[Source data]
★ ★ ★ ★ ★ ★ ★

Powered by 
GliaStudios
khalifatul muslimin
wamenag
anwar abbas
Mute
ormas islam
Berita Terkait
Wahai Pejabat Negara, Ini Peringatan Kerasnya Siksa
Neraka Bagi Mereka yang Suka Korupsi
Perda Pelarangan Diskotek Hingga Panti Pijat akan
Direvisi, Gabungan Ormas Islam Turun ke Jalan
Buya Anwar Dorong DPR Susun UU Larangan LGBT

★ ★ ★ ★ ★ ★ ★

TASK OBJECTIVE
All the records above need to be set down again exactly as they were given.

ANSWER SECTION
Powered by 
GliaStudios
khalifatul muslimin
wamenag
anwar abbas
Mute
ormas islam
Berita Terkait
Wahai Pejabat Negara, Ini Peringatan Kerasnya Siksa
Neraka Bagi Mereka yang Suka Korupsi
Perda Pelarangan Diskotek Hingga Panti Pijat akan
Direvisi, Gabungan Ormas Islam Turun ke Jalan
Buya Anwar Dorong DPR Susun UU Larangan LGBT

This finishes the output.